It simply read: “Police officers block an access to the Louvre museum after a robbery Sunday, Oct. 19, 2025, in Paris.”
A post on X that now has 5.6 million views says: “Actual shot (not AI!) of a French detective working the case of the French Crown Jewels that were stolen from the Louvre.”
“Never gonna crack it with a detective who wears an actual fedora unironically,” wrote Melissa Chen, a tech executive based in London, in a post on the social platform X that has been viewed more than 5 million times, The New York Times reported.
“To solve it, we need an unshaven, overweight, washed-out detective who’s in the middle of divorce. A functioning alcoholic who the rest of the department hates.”

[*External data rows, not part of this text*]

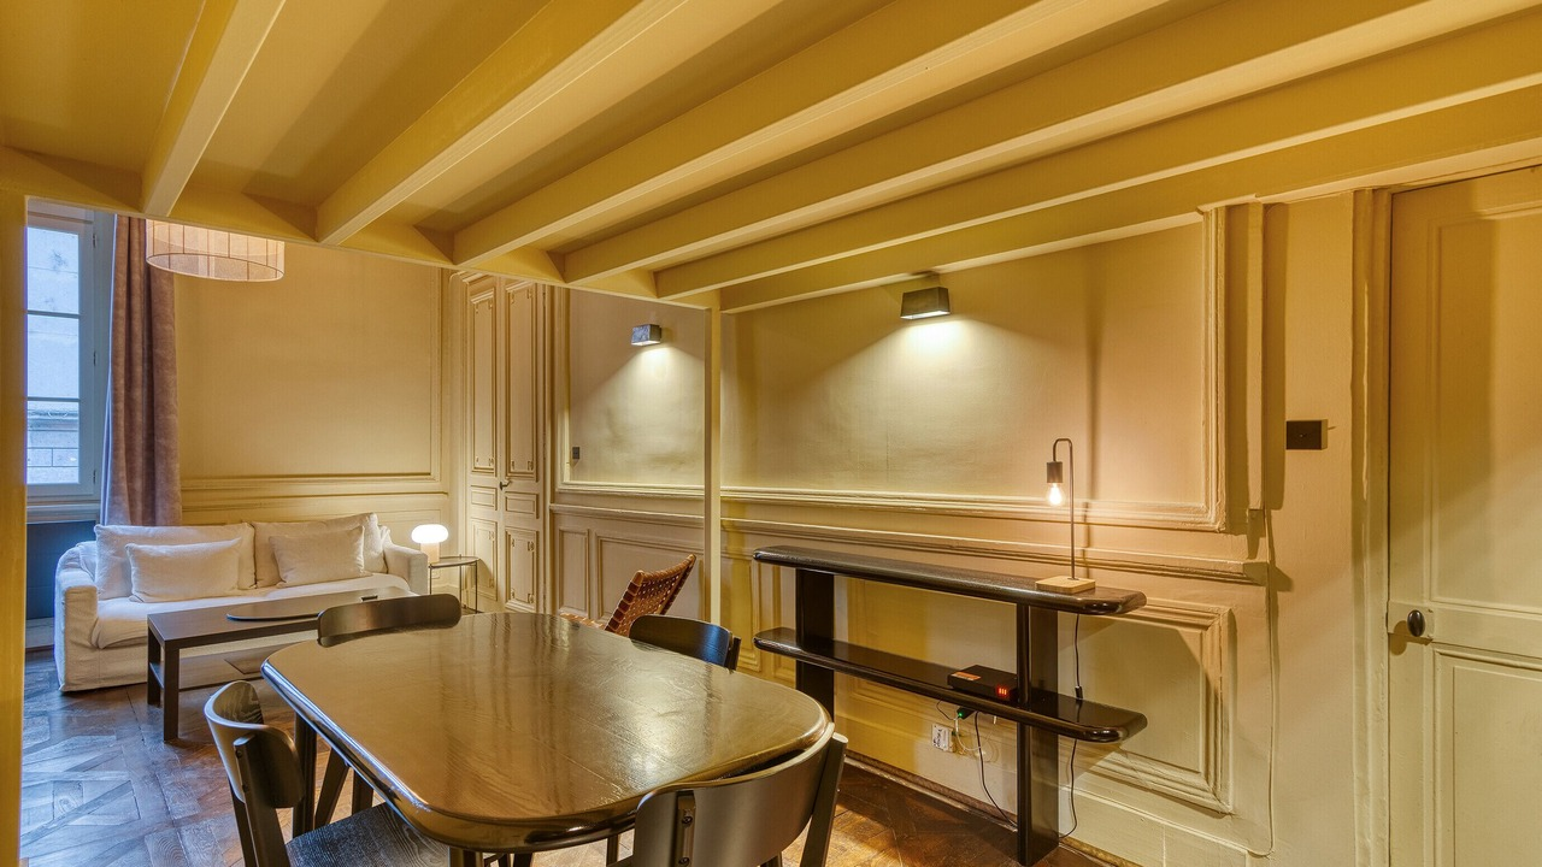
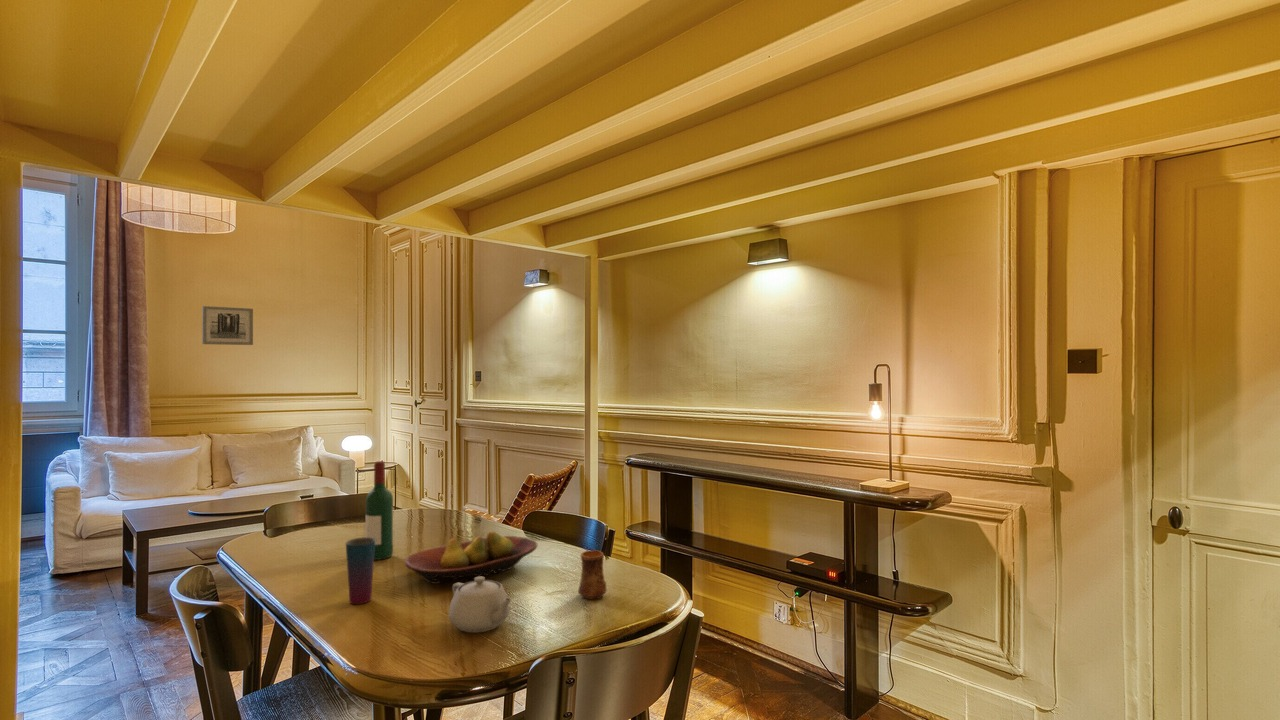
+ cup [345,536,375,605]
+ fruit bowl [404,530,538,585]
+ teapot [448,576,513,634]
+ wine bottle [365,460,394,561]
+ wall art [201,305,254,346]
+ cup [577,549,608,600]
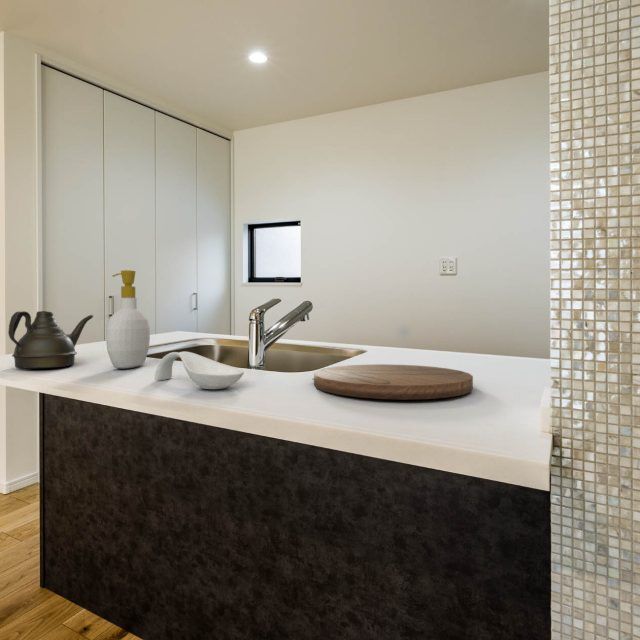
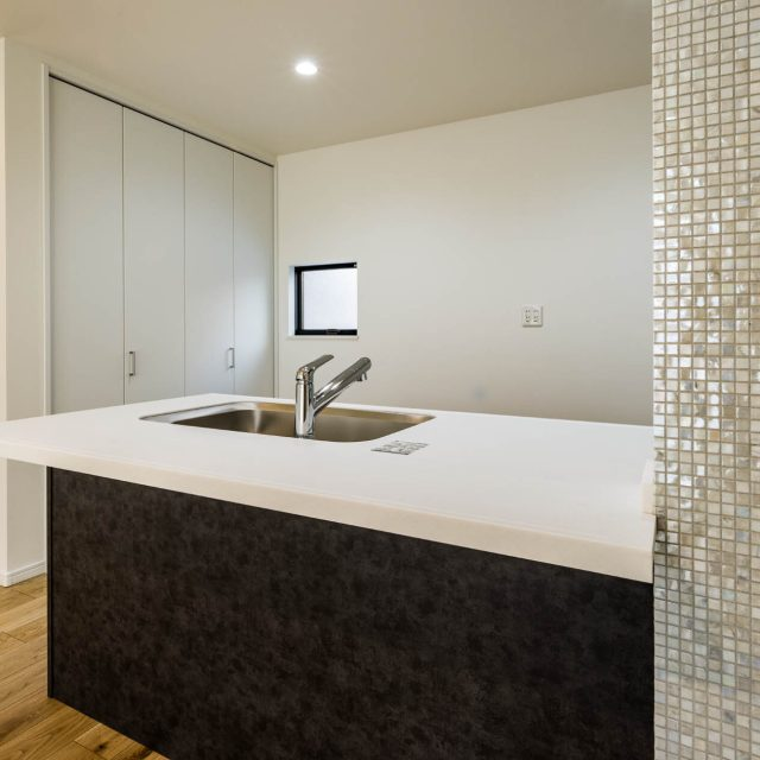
- soap bottle [105,269,151,370]
- cutting board [313,363,474,401]
- spoon rest [154,351,245,390]
- teapot [7,310,94,369]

Another poster – with 1.2 million followers – claimed that the man “who looks like he came out of a detective film noir from the 1940s is an actual French police detective who’s investigating the theft”.

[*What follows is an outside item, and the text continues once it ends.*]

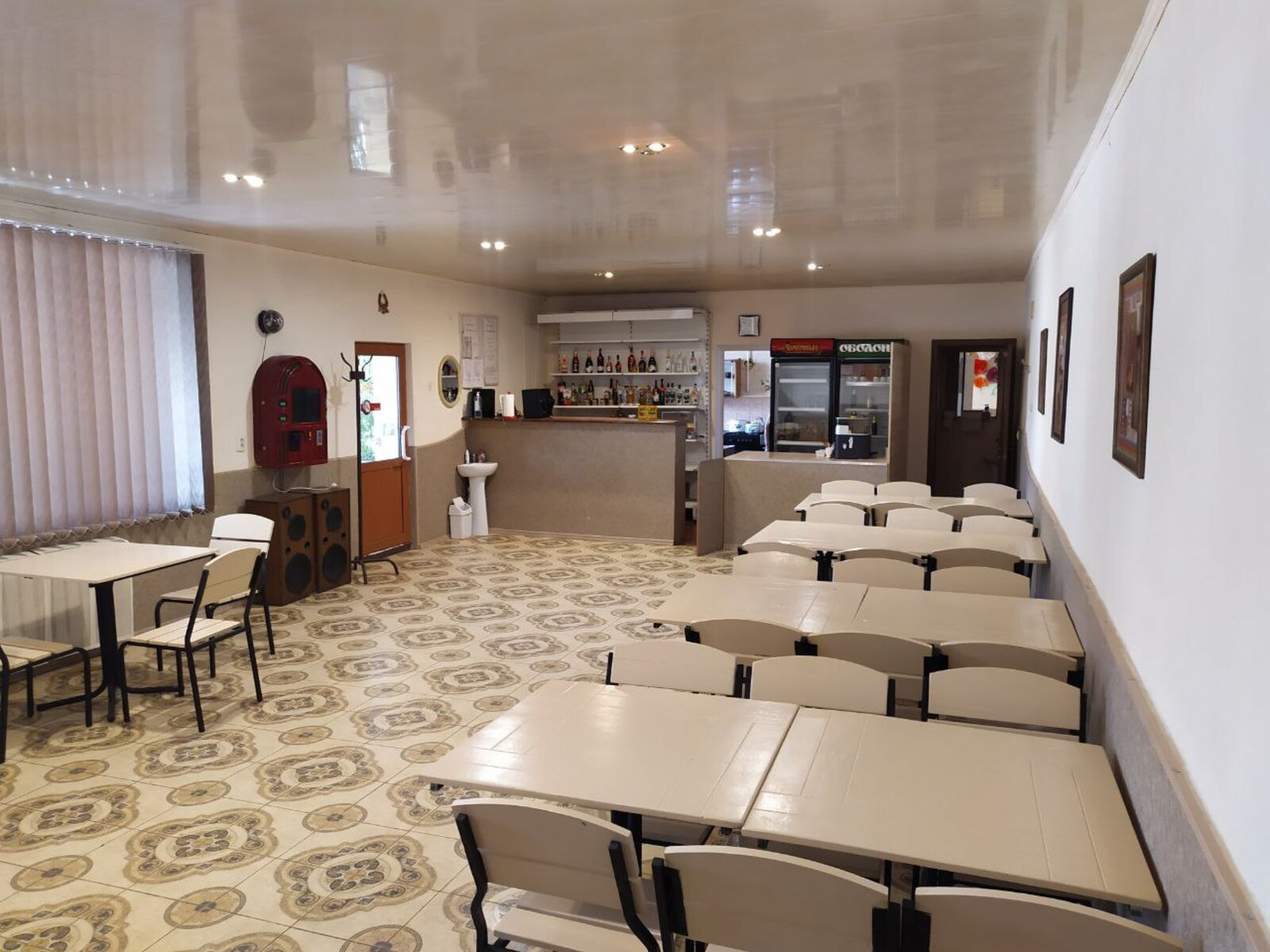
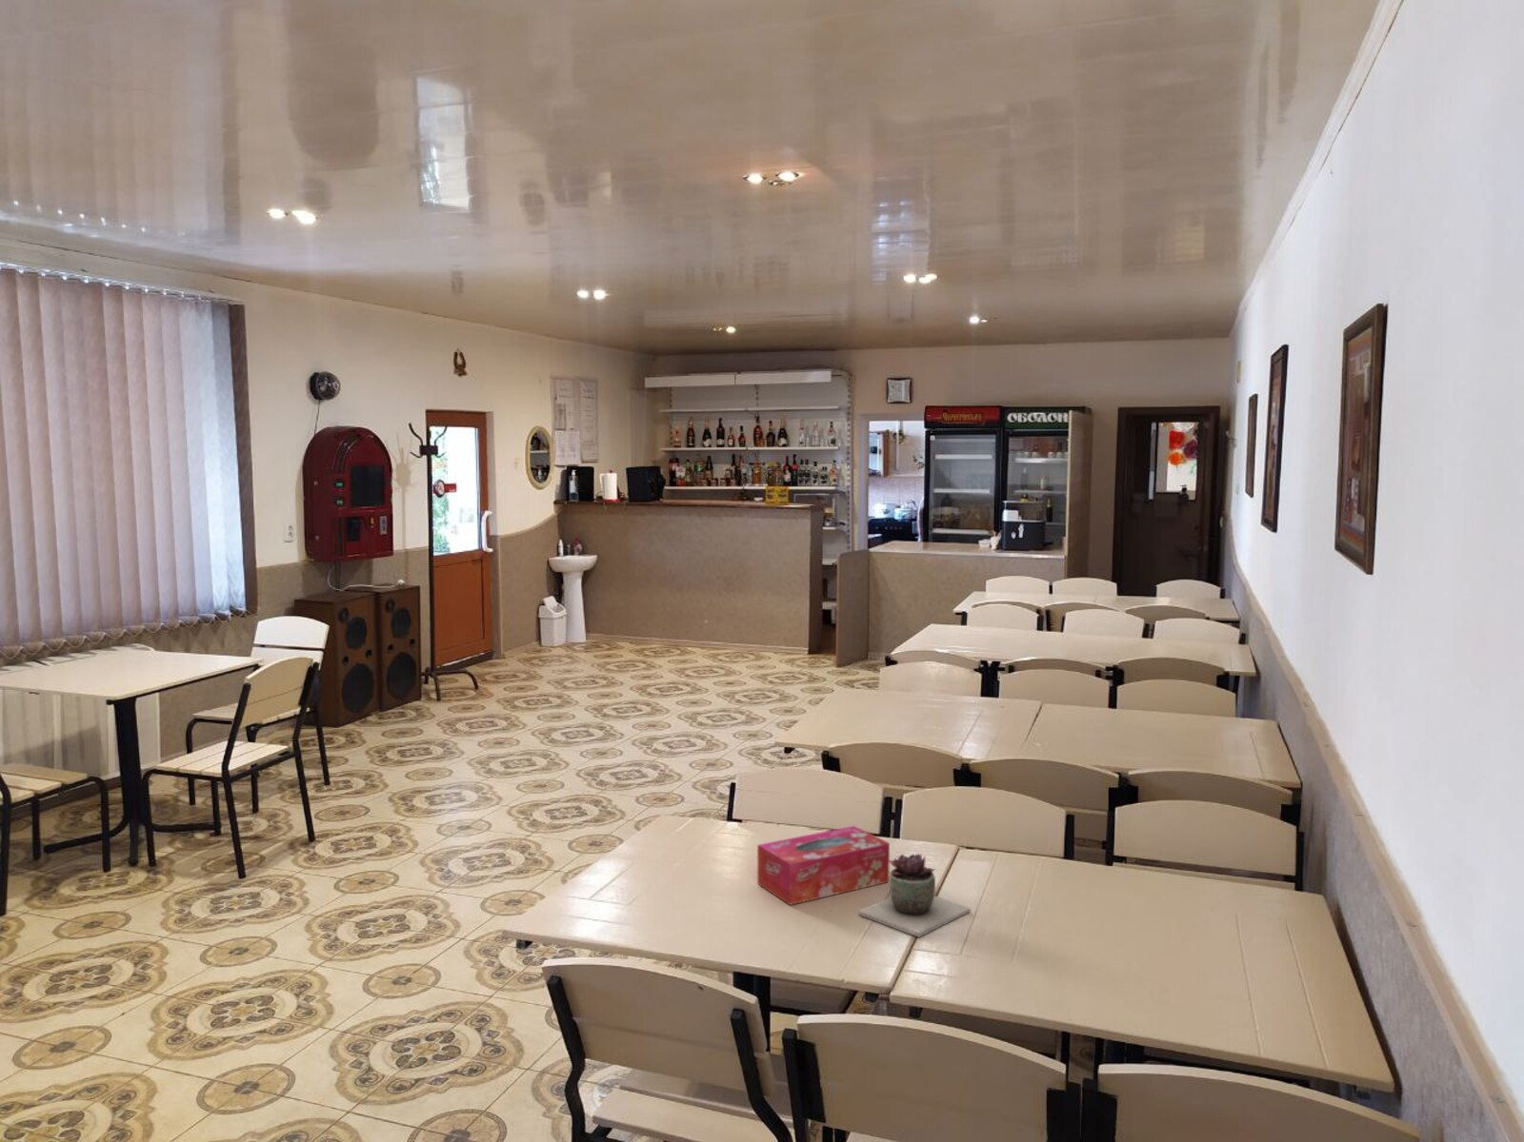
+ succulent plant [858,853,972,938]
+ tissue box [756,825,890,906]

Some on social media urged Netflix to secure the rights to the man’s story, while others said he was simply being French.
On the speculation that the man was an AI creation, Matt Groh, an assistant professor at Northwestern University whose research focuses on AI-generated images, told The New York Times that it felt plausible because there is something about the image that “seems off”. He looks “too good” to be real.

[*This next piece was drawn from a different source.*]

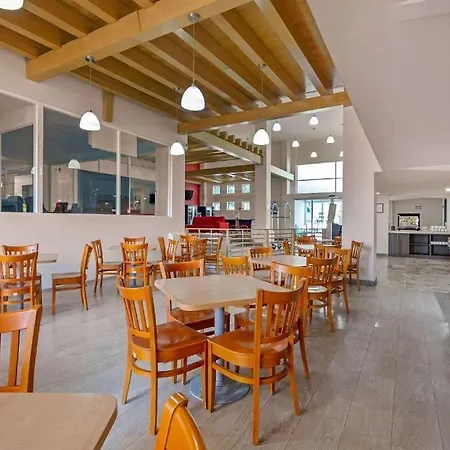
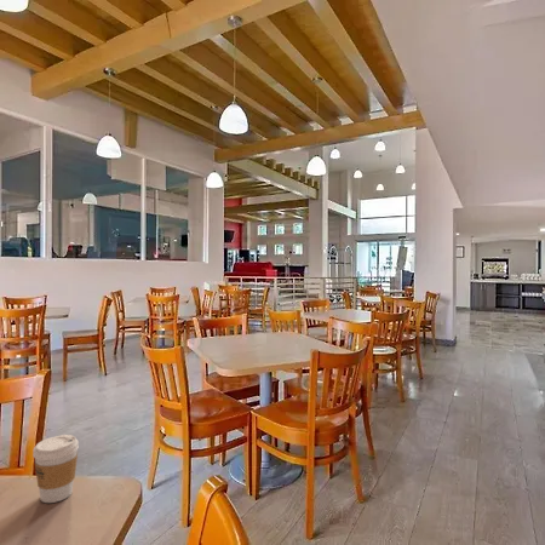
+ coffee cup [31,434,80,504]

The photographer, however, confirmed that he was real. “He appeared in front of me, I saw him, I took the photo,” he said. “He passed by and left.”
Camus also said nothing suggested the man was investigating the brazen crime. He was just someone who streamed away from the Louvre as authorities evacuated the area.
“I don’t know him,” he told The New York Times. “I don’t know if he is French. Maybe a tourist? Maybe he is English.”
If the unidentified man really is one of the more than 100 investigators hunting for the jewel thieves, the authorities are keeping it very hush-hush.
“We’d rather keep the mystery alive ;)” the Paris prosecutor’s office said with a wink in an email response to questions.